A questo proposito posso sottolineare che non si tratterebbe di partire da “zero”, in quanto piattaforme di telemedicina, specificatamente sviluppate, e funzionanti, in Italia esistono già e sono adottate da istituzioni sanitarie private; fra le più avanzate e articolate, qui sotto il sito di una start up di cui sono al corrente:
http://www.welmed.it
Se l’autore dell’articolo è interessato posso procurare ulteriore materiale informativo più specifico
Marcello
Vorrei partire da un dato. In Italia ad oggi si contano oltre 162 mila decessi da covid-19, in poco più di due anni di pandemia. Durante il secondo conflitto mondale1940.1945 in Italua si sono stmate 155 mila morti di civili. Quindi per la pandemia sono krti più italiani che nella seconda guerra mondilae. L’Italia ha avuto il pià alto tasso di mortalità tra i malati di covid nel mondo (attorno al 15%) cioè nel nostro paese morivano 15 persone su 100 che si ammalavano, fino all’introduzione di vaccini. Il tasso di mortalità per milione di abitanti è per l’Italia di 2,657 decessi, inferiore tra i 10 paesi più ricchi (industrializzati dicono i colti) del mondo solo agli STati Uniti che di morti ne contano 2.983.
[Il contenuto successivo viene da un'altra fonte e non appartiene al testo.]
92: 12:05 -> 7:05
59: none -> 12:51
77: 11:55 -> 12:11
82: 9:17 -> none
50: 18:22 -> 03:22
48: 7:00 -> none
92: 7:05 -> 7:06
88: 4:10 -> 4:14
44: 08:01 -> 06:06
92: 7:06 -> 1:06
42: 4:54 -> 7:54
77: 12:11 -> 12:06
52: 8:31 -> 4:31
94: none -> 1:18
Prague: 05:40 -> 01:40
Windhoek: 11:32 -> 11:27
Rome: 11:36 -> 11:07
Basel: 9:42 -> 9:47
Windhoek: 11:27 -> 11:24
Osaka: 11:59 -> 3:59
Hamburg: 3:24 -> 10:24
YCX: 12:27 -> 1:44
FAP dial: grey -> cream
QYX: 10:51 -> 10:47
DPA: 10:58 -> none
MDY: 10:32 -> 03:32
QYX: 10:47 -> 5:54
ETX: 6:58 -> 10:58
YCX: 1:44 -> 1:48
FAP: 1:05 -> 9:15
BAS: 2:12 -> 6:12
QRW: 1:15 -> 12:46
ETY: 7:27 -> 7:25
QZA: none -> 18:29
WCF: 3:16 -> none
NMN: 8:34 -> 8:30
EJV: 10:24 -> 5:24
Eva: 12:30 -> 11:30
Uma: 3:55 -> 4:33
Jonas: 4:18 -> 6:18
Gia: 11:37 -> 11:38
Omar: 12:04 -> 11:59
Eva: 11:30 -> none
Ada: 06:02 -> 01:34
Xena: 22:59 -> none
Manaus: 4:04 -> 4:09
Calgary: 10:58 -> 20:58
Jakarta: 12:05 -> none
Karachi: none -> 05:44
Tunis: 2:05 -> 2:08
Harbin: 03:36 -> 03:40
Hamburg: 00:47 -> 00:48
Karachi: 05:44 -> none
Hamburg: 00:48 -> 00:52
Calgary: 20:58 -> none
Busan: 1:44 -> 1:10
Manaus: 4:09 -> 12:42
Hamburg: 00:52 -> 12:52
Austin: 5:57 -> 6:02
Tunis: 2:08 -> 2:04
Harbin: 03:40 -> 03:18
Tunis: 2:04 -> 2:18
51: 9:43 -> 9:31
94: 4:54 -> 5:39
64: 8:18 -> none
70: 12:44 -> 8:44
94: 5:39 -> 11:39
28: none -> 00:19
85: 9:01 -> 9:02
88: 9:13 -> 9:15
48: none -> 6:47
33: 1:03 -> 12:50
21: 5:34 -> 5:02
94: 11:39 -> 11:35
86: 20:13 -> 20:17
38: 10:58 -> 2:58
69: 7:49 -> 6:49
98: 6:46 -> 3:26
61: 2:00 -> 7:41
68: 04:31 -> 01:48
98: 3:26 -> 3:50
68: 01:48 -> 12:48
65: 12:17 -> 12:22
Allora un paese serio con dei governanti seri, partirebbe da questo dato e riprogetterebbe l’intero sistema santario nazionale, che non so in quale luogo viviate ma vi comunico che è al collasso e si regge, ammesso che abbia ancora un senso usare questa espressione, solo e ripeto solo sulll’abnegazione di personale malpagato e distrutto da turni orami insostenibili. Altro che struture territoriali, Occorrono ospedali e tanti, personale, attrezzature, in breve un nuovo sistema sanitario nazionale Universale e gratuito. Altro che bonus facciate, ristori ecc. Altro che parlare di coniugare privacy e controlli fiscali. Abbiamo un tasso di evasione fscale che sottrae al paese un gettito annuo pari all’intero PNRR. Cominciamo a dire e fare cose serie.